--- EXERCISE OBJECTIVE ---
Output, exactly as written, the lines below starting at the line containing "天然のもとの生態のストラップ" and ending at the line containing "Les meubles design déco offrent l’avantage". Drop the pictures and keep both end lines.

─── ENTRIES SUPPLIED ───

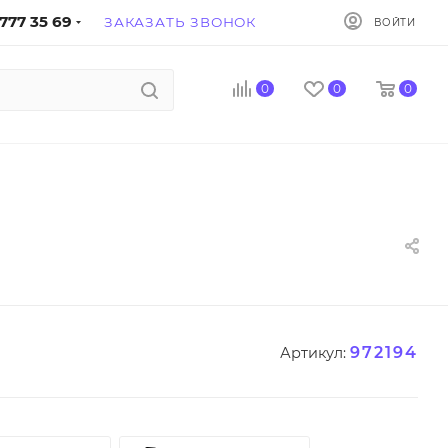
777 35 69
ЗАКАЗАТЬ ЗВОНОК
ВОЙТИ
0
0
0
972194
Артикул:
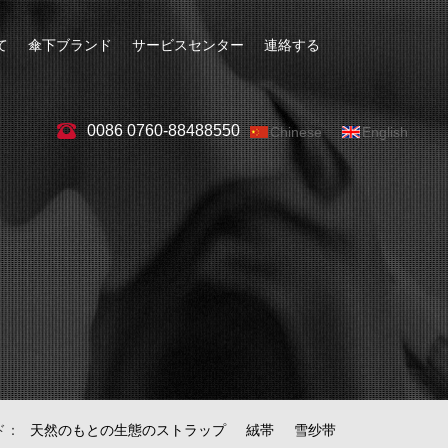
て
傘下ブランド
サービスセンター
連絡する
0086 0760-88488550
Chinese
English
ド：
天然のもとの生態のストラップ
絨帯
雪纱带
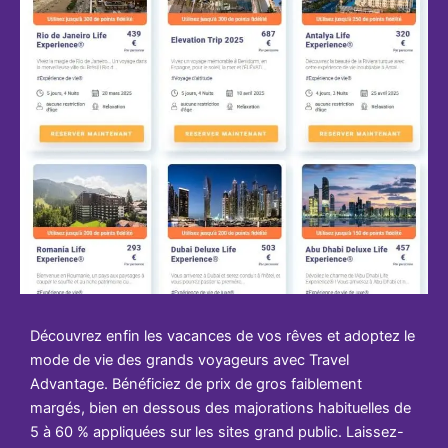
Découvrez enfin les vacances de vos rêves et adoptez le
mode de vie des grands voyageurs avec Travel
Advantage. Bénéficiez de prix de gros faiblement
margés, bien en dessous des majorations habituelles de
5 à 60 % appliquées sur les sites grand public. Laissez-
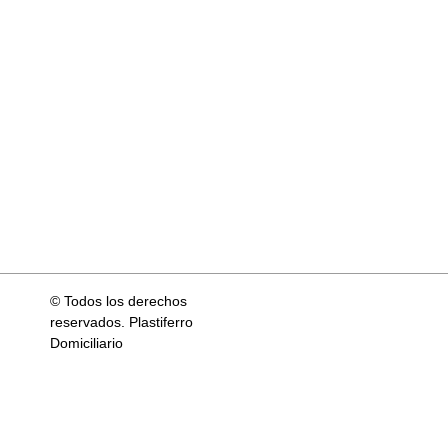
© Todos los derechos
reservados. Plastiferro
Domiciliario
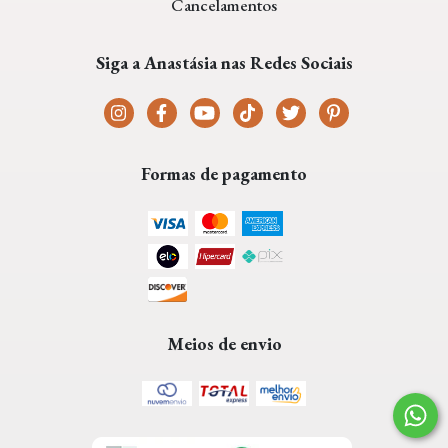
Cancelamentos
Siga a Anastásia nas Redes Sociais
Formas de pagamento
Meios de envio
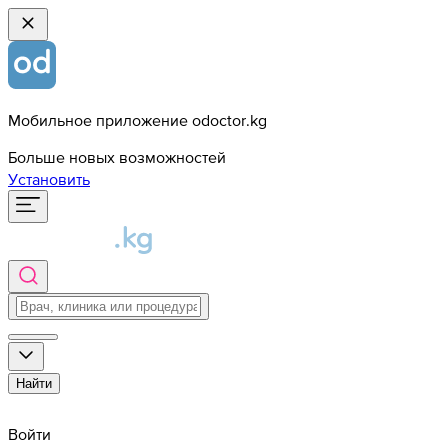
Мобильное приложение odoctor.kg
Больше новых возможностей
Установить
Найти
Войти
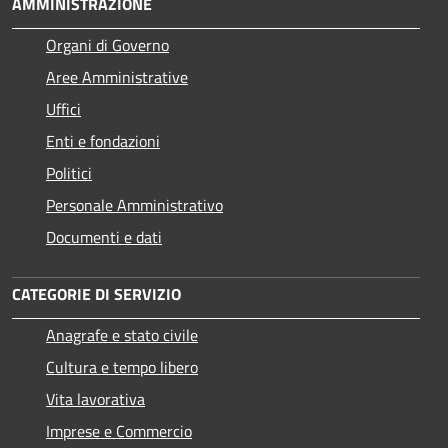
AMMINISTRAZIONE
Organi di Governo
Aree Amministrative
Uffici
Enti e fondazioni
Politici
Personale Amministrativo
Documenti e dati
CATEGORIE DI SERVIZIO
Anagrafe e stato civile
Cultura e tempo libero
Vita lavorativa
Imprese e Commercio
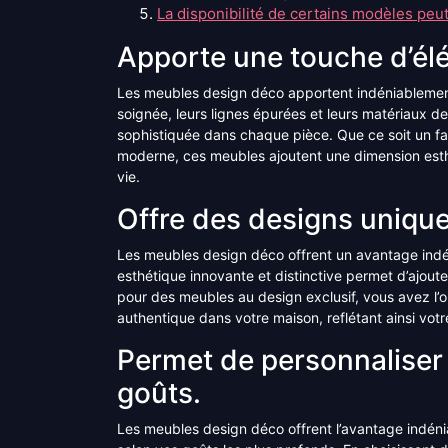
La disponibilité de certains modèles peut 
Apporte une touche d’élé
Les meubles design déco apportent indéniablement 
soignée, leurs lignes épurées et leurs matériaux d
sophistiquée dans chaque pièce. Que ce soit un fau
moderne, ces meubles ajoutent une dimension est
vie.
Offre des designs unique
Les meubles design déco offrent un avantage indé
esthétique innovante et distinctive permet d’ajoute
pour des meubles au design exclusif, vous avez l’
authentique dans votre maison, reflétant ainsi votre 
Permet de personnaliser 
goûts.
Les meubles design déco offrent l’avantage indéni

───
─── ENTRIES SUPPLIED ───

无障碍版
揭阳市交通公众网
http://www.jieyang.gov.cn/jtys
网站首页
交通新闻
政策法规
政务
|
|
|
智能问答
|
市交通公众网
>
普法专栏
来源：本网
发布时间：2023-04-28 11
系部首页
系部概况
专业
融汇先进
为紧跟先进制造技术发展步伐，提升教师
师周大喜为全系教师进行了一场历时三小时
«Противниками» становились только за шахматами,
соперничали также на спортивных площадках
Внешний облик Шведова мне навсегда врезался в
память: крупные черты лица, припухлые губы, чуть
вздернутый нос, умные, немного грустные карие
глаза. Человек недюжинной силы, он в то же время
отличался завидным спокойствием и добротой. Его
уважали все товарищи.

───

--- SOLUTION TO THE EXERCISE ---
天然のもとの生態のストラップ
絨帯
雪纱带
Découvrez enfin les vacances de vos rêves et adoptez le
mode de vie des grands voyageurs avec Travel
Advantage. Bénéficiez de prix de gros faiblement
margés, bien en dessous des majorations habituelles de
5 à 60 % appliquées sur les sites grand public. Laissez-
© Todos los derechos
reservados. Plastiferro
Domiciliario
Cancelamentos
Siga a Anastásia nas Redes Sociais
Formas de pagamento
Meios de envio
Мобильное приложение odoctor.kg
Больше новых возможностей
Установить
Найти
Войти
AMMINISTRAZIONE
Organi di Governo
Aree Amministrative
Uffici
Enti e fondazioni
Politici
Personale Amministrativo
Documenti e dati
CATEGORIE DI SERVIZIO
Anagrafe e stato civile
Cultura e tempo libero
Vita lavorativa
Imprese e Commercio
La disponibilité de certains modèles peut 
Apporte une touche d’élé
Les meubles design déco apportent indéniablement 
soignée, leurs lignes épurées et leurs matériaux d
sophistiquée dans chaque pièce. Que ce soit un fau
moderne, ces meubles ajoutent une dimension est
vie.
Offre des designs unique
Les meubles design déco offrent un avantage indé
esthétique innovante et distinctive permet d’ajoute
pour des meubles au design exclusif, vous avez l’
authentique dans votre maison, reflétant ainsi votre 
Permet de personnaliser 
goûts.
Les meubles design déco offrent l’avantage indéni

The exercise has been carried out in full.